(PROMPT):
Give back all the records exactly, keeping every line whole.
◇ ◇ ◇ ◇
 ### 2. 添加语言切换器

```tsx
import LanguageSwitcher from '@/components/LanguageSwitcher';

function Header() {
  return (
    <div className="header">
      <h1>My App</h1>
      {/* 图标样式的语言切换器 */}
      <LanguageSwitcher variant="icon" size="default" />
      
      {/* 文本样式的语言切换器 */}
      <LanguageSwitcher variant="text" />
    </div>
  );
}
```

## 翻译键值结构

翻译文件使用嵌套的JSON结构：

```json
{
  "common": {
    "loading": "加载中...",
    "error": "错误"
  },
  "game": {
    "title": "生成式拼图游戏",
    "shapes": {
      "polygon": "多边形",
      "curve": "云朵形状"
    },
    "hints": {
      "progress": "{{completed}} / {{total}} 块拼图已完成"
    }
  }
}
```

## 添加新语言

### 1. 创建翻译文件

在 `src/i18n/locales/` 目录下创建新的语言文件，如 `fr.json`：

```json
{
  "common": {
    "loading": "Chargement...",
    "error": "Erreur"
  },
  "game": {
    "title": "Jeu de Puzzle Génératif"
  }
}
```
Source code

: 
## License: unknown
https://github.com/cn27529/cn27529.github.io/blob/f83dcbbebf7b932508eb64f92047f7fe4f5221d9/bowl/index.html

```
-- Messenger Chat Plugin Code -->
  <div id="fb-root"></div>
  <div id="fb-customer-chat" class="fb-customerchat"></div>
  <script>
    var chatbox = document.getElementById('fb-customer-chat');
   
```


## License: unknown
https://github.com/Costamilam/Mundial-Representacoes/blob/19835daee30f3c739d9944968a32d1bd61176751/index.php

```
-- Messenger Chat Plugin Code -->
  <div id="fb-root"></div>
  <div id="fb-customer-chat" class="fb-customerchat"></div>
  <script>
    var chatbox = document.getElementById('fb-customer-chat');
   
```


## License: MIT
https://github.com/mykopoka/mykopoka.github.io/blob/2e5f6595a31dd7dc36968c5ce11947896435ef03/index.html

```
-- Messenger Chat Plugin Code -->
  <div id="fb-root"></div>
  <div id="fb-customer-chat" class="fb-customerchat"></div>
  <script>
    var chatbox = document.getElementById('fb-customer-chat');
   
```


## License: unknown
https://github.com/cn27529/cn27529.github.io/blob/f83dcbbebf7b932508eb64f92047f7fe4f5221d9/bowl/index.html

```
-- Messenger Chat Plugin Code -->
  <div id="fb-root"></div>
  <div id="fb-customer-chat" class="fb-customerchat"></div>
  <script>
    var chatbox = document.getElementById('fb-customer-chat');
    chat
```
◇ ◇ ◇ ◇
(THE COMPLETED TASK):
 ### 2. 添加语言切换器

```tsx
import LanguageSwitcher from '@/components/LanguageSwitcher';

function Header() {
  return (
    <div className="header">
      <h1>My App</h1>
      {/* 图标样式的语言切换器 */}
      <LanguageSwitcher variant="icon" size="default" />
      
      {/* 文本样式的语言切换器 */}
      <LanguageSwitcher variant="text" />
    </div>
  );
}
```

## 翻译键值结构

翻译文件使用嵌套的JSON结构：

```json
{
  "common": {
    "loading": "加载中...",
    "error": "错误"
  },
  "game": {
    "title": "生成式拼图游戏",
    "shapes": {
      "polygon": "多边形",
      "curve": "云朵形状"
    },
    "hints": {
      "progress": "{{completed}} / {{total}} 块拼图已完成"
    }
  }
}
```

## 添加新语言

### 1. 创建翻译文件

在 `src/i18n/locales/` 目录下创建新的语言文件，如 `fr.json`：

```json
{
  "common": {
    "loading": "Chargement...",
    "error": "Erreur"
  },
  "game": {
    "title": "Jeu de Puzzle Génératif"
  }
}
```
Source code

: 
## License: unknown
https://github.com/cn27529/cn27529.github.io/blob/f83dcbbebf7b932508eb64f92047f7fe4f5221d9/bowl/index.html

```
-- Messenger Chat Plugin Code -->
  <div id="fb-root"></div>
  <div id="fb-customer-chat" class="fb-customerchat"></div>
  <script>
    var chatbox = document.getElementById('fb-customer-chat');
   
```


## License: unknown
https://github.com/Costamilam/Mundial-Representacoes/blob/19835daee30f3c739d9944968a32d1bd61176751/index.php

```
-- Messenger Chat Plugin Code -->
  <div id="fb-root"></div>
  <div id="fb-customer-chat" class="fb-customerchat"></div>
  <script>
    var chatbox = document.getElementById('fb-customer-chat');
   
```


## License: MIT
https://github.com/mykopoka/mykopoka.github.io/blob/2e5f6595a31dd7dc36968c5ce11947896435ef03/index.html

```
-- Messenger Chat Plugin Code -->
  <div id="fb-root"></div>
  <div id="fb-customer-chat" class="fb-customerchat"></div>
  <script>
    var chatbox = document.getElementById('fb-customer-chat');
   
```


## License: unknown
https://github.com/cn27529/cn27529.github.io/blob/f83dcbbebf7b932508eb64f92047f7fe4f5221d9/bowl/index.html

```
-- Messenger Chat Plugin Code -->
  <div id="fb-root"></div>
  <div id="fb-customer-chat" class="fb-customerchat"></div>
  <script>
    var chatbox = document.getElementById('fb-customer-chat');
    chat
```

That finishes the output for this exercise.